Blog: Changing the Game

No one thinks of regulators as great innovators. Indeed, regulation and innovation can be uneasy bedfellows. But in fact regulation must be ready to embrace innovation.

Regulators – including quasi-regulators like the Lending Standards Board – exist to ensure that markets work well for consumers. This is especially true of markets which are natural monopolies, like many utilities, or markets marked by complexity in which providers enjoy big information advantages over consumers.

Financial services are very much in the latter category.

In these markets, regulators set conduct rules to limit the market power in natural monopolies or to ensure transparency and fair dealing for consumers faced with complex and often poorly understood products and risks.

Innovation can, of course, introduce new risks for consumers. Major market reforms, like the liberalisation of retirement savings, expose consumers to choices they are not always well-equipped to make. New products can contain hidden costs and vulnerabilities: think here mini-bonds or so-called death bonds.

So regulators need to be well up with the curve of innovation foreseeing emerging risks and identifying the potential harm of new products.

But regulators’ relationship with innovation should not simply be reactive.

Regulators can also be innovators themselves or enable innovation to secure better outcomes for consumers.

Let me give some examples of how the Lending Standards Board has done both these things.

Our Standards of Lending Practice for business customers are a great example of LSB as innovator.

Small businesses – SMEs – are themselves a source of innovation and growth in the UK economy. But most small businesses are not financial experts. They do, though, need to borrow in order to invest, to grow and to expand employment.

Until the launch of LSB’s Standards in March 2017, lending to SMEs was, however, unregulated, sitting outside FCA’s regulatory perimeter and exposing small businesses to the risks of poorly understood products and of unresponsive treatment by lenders.

Enter LSB in partnership with the industry.

We began work on developing the business Standards in October 2016 through a series of workshops that included registered firms, challenger banks that were not registered with the LSB, trade associations and the British Business Bank. We consulted business trade bodies (Federation of Small Businesses, Institute of Directors, EEF) and the All Party Parliamentary Group on Fair Business Banking.

The resulting Standards of Lending Practice for business customers applied to loan, overdraft, credit card and chargecard products provided to businesses which have a turnover of up to £6.5m.

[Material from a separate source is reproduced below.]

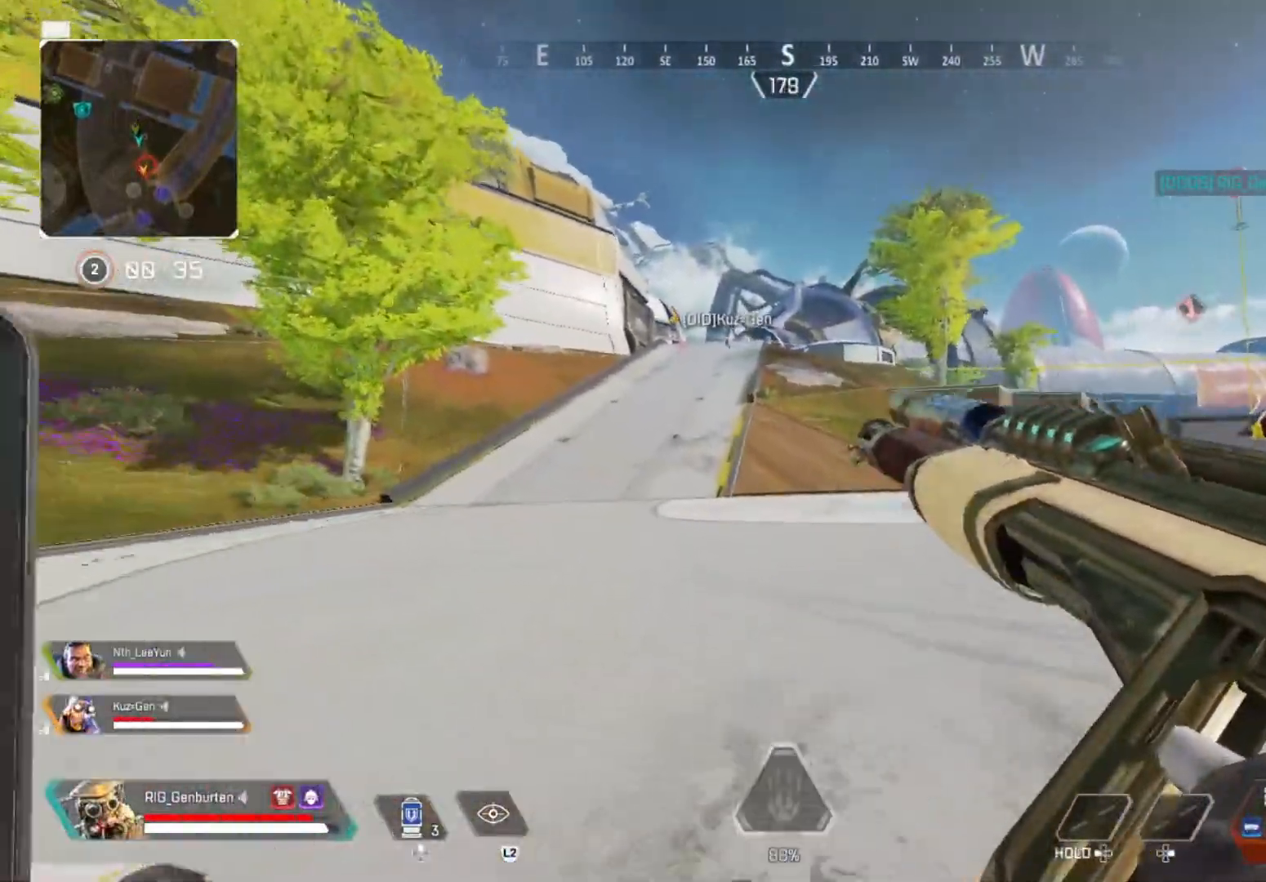
{"buttons": [], "left_stick": "up-left", "right_stick": "center", "events": [[83, "TRIANGLE", "down"], [450, "TRIANGLE", "up"]]}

Commercial mortgages have subsequently come under the business Standards.

And from this November the scope of the Standards – and hence the greater consistency of treatment they promote – expands further to include business customers up to a turnover of £25 million.
Additionally, with the agreement of Professor Russel Griggs and UK Finance, the LSB formally assumed responsibility for the oversight of the business lending appeals process on 1 April 2019.

So this is a great example of innovative regulation – fully supported by the industry itself – which will support the growth of the UK’s SME sector. It is striking that many of the signatories of LSB’s business Standards are also supporters of the new SME Finance Charter.

I’m pleased to say it is innovation that has also been recognised by LSB’s short-listing for a Credit Strategy Gamechanger award.

Regulators can also change the game in other ways too by promoting understanding of how innovation in the industry will affect consumers.

On this, why not listen to LSB’s Senior Insight Manager, Harry Hughes, in conversation with The ID Co’s CEO, James Varga in a recent podcast[1]? Their subject is the Future of Lending and, in particular, how banking data can be used to improve services and outcomes for consumers.

Now, I make no premature assumptions here about the future of open banking. Sharing data has risks as well as potential benefits for consumers.

But regulation – and LSB in particular – needs to be across these risks and opportunities, fostering understanding and ensuring that regulation facilitates the opportunities and manages the risk.

It’s about changing the game, but changing the game to improve outcomes for consumers.